Potential tax credits:

For 2020 and beyond, employers may qualify for a credit of at least $500. Larger credits may be available, with employers potentially able to take the lesser of:

  • $250 for each non-highly-compensated employees (NHCE) eligible to participate
  • $5,000

For 2019 and before: Your business may be eligible for a tax credit, up to $500 per year, for up to three years. That’s potentially $1,500 of reduced tax liability.

To learn more, ask your CPA or the IRS about the Credit for Small Employer Pension Plan Startup Costs. That credit is available to businesses with 100 or fewer employees, and which meet other IRS criteria.

Who Wants Lower Profits?

A 401k plan may sound expensive, but it doesn’t have to be. When things work out well, the benefits offset most or all of the costs you pay, and you gain other advantages by offering a plan to employees. To find out if that’s the case for you, ask for an analysis that details costs, required contributions, and more.

Additional benefits for employers: Even if the numbers don’t work out perfectly, it may still make sense to start a 401k for your business.
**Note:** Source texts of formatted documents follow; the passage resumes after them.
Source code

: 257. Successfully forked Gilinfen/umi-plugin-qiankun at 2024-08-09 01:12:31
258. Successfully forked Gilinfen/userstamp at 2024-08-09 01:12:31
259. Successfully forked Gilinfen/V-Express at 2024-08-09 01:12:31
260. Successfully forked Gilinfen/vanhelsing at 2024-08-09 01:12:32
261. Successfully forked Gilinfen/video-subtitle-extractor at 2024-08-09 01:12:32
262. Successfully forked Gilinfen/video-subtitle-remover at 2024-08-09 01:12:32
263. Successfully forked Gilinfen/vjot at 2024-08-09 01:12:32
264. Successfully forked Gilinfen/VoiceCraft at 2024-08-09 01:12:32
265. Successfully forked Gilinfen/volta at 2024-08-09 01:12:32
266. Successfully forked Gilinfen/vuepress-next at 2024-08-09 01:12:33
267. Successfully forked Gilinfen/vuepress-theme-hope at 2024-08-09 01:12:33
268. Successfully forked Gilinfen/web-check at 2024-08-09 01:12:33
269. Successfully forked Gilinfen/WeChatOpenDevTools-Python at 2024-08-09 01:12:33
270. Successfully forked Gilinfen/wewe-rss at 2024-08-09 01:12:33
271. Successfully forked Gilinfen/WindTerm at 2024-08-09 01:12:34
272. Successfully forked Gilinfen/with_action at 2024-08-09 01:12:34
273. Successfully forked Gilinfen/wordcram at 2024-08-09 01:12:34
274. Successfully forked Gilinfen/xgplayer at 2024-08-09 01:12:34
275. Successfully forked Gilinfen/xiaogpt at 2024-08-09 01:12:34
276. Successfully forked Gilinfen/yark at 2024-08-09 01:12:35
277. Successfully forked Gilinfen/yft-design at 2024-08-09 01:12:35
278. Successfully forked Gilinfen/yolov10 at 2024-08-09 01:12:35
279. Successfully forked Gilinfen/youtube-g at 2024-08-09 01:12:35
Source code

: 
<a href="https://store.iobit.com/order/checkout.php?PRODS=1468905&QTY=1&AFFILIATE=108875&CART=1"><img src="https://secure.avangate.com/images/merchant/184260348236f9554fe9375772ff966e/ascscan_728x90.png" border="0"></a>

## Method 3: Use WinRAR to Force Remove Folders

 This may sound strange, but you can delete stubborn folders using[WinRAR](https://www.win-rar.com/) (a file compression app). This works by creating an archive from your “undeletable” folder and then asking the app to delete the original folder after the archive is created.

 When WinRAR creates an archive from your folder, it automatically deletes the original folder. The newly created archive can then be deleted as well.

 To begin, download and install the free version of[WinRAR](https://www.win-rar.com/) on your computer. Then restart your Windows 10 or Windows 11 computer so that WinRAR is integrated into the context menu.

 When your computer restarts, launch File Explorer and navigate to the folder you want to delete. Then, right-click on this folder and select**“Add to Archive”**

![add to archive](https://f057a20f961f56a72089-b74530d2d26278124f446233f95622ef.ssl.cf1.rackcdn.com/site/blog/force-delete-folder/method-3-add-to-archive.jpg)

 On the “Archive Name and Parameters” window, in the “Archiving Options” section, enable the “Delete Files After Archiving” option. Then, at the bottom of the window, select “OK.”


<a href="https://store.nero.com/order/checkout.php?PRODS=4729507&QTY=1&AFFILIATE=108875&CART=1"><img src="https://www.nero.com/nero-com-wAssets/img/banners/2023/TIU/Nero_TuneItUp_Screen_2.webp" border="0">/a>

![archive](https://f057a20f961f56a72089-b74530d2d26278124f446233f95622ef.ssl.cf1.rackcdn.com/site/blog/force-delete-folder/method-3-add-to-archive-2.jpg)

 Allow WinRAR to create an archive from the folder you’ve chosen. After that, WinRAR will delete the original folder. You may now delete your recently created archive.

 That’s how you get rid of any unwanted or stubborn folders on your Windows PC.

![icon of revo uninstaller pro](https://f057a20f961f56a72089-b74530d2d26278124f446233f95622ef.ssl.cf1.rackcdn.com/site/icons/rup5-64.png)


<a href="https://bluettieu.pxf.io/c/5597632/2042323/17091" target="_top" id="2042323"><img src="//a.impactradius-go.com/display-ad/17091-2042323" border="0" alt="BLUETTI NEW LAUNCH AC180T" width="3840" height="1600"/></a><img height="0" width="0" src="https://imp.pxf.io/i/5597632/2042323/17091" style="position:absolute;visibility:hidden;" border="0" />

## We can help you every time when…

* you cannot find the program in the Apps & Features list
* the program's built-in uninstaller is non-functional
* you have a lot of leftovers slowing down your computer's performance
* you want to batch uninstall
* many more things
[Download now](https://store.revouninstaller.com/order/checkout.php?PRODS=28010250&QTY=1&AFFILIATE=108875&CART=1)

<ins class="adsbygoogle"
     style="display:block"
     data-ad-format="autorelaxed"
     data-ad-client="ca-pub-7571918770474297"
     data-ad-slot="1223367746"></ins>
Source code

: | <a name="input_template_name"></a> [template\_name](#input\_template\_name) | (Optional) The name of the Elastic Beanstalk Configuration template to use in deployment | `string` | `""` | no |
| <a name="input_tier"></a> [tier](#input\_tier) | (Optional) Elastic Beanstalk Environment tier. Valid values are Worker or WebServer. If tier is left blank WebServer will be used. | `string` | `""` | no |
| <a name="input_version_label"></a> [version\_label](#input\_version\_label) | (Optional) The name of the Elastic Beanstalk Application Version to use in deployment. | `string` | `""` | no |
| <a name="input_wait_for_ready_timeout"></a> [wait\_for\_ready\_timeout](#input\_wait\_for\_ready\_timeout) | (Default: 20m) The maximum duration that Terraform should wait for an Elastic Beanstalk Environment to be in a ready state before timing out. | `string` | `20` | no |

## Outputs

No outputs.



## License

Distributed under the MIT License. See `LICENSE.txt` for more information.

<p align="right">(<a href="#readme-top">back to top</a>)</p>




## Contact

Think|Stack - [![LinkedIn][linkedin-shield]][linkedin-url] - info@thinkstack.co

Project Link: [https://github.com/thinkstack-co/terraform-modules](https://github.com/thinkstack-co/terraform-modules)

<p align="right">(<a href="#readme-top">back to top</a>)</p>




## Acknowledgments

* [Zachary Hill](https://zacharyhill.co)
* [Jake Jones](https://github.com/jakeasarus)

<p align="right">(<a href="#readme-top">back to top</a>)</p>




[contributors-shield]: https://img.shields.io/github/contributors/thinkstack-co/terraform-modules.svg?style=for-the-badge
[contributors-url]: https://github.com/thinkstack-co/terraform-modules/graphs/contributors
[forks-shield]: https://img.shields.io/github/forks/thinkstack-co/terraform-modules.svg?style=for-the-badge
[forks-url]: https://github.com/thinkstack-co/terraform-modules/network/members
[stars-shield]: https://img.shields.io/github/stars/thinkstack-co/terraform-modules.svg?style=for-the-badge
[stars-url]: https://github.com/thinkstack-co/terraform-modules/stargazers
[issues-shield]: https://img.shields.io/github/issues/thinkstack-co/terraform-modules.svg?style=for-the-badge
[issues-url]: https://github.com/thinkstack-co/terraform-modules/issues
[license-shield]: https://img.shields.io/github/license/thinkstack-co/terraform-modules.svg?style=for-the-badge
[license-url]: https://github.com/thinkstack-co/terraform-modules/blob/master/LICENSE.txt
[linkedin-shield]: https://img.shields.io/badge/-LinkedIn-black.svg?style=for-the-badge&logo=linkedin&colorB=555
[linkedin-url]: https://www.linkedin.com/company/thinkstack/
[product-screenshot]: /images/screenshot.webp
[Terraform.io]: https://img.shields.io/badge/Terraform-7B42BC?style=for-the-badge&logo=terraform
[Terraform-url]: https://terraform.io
  • You build assets: If you’re not already saving significant amounts for retirement, a 401k plan can help you get started. You can change from saving zero (or very little) per year, to making progress toward retirement goals. If you’re relying on selling your business at retirement, your 401k savings can give you breathing room to find the right transition plan at the right price. And sometimes life happens quickly—you may be forced to make changes due to health reasons (whether it’s your own health or a loved one that needs help), or you may just want to call it quits and walk away.
  • Competitive employee benefit: Your employees may also appreciate if you set up a 401k plan. Some of them aren’t saving for retirement at all. For others, low IRA maximums and high incomes prevent them from saving enough. Give your staff one more reason to love your company.
  • Profit sharing: Again, you may be able to accumulate savings above and beyond the annual salary deferral limit. If your retirement plan includes a profit-sharing component (most do) or the ability to match, you can save even more.
  • Reward key employees: Advanced plan designs allow you to focus where your profit-sharing contributions go. You can often direct most of the contribution to yourself or key employees while minimizing costs for high-turnover employee groups (using IRS-sanctioned rules to limit vested balances). This is completely legal, and it makes sense to reward those who bring the most value to your business.
From Justin: Get help with establishing a plan and keeping it running smoothly. You’ve got important things to do every day, and we don’t want your 401(k) responsibilities (or your business) to suffer. Send me an email if you’d like to ask about a short introductory call. You can also check my no-surprise pricing so you don’t have to wonder who’s getting paid and how much they’re getting.

Important Information

Hopefully this page gives you the information you need to start the conversation about starting a 401k. Now dig deeper by asking your CPA how these concepts apply to your specific situation. Only a qualified tax preparer (I’m not one of those) can tell you how your returns might be affected and which credits might be available to your business. Also, familiarize yourself with other aspects of running a plan, including your fiduciary liability, discrimination testing and safe-harbor rules, and Department of Labor regulations.